▸ TASK REQUIREMENTS:
Report every line in the items below that contains the word "basic".

Collected data
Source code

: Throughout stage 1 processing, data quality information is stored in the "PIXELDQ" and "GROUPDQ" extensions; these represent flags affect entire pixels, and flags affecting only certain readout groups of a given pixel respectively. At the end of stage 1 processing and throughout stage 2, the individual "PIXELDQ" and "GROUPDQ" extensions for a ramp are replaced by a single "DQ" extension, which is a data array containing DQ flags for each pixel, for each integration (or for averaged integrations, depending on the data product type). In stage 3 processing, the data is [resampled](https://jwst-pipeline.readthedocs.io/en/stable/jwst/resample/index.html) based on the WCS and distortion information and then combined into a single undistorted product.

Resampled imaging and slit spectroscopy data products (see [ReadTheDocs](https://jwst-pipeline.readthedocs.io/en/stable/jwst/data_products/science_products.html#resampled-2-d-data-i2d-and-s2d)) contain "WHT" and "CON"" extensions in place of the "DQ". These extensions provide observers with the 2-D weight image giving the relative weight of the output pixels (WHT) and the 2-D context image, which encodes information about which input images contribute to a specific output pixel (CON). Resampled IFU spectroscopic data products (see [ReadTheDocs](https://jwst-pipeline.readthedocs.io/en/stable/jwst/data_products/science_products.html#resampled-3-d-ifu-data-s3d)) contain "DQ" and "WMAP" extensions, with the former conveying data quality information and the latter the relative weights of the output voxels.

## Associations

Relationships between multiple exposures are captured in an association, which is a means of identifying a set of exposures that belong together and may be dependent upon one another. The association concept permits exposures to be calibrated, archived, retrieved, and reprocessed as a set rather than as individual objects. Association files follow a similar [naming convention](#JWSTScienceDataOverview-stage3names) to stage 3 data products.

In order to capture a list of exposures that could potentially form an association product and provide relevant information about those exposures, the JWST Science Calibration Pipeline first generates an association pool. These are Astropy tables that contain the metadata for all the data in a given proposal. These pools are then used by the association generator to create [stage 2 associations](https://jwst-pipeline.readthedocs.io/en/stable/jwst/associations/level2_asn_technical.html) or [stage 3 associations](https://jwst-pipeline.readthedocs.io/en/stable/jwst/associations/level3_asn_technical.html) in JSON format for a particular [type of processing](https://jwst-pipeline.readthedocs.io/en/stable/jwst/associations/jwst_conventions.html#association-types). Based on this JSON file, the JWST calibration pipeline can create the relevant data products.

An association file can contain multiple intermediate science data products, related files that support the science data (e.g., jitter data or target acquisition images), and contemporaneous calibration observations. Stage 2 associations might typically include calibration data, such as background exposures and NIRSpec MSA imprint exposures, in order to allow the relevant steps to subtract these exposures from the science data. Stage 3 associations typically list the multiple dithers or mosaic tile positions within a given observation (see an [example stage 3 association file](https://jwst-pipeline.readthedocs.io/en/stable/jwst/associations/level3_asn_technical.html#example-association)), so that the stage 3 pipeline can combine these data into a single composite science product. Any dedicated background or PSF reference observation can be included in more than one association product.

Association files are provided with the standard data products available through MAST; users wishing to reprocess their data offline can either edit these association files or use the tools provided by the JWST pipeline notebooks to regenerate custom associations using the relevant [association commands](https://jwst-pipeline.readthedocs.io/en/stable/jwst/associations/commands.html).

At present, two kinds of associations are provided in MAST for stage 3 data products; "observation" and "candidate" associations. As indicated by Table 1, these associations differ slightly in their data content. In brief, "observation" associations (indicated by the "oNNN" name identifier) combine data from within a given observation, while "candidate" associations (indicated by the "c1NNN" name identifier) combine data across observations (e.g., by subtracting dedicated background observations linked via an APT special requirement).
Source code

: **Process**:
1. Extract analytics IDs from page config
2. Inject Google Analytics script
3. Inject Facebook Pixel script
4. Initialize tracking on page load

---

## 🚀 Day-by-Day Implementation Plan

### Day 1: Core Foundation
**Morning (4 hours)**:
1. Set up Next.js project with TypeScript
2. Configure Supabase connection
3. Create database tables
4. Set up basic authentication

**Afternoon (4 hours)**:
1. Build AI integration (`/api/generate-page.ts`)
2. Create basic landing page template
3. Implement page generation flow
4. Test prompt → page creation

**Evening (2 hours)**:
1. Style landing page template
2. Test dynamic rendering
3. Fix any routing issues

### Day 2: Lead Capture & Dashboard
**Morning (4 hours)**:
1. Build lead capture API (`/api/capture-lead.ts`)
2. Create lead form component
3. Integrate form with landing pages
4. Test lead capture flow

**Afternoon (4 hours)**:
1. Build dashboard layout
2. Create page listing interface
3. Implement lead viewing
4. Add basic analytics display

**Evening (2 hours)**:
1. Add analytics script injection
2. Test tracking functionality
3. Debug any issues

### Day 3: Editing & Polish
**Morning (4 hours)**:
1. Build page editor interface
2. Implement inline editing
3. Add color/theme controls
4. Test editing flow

▸ SOLUTION TO THIS TASK:
4. Set up basic authentication
2. Create basic landing page template
4. Add basic analytics display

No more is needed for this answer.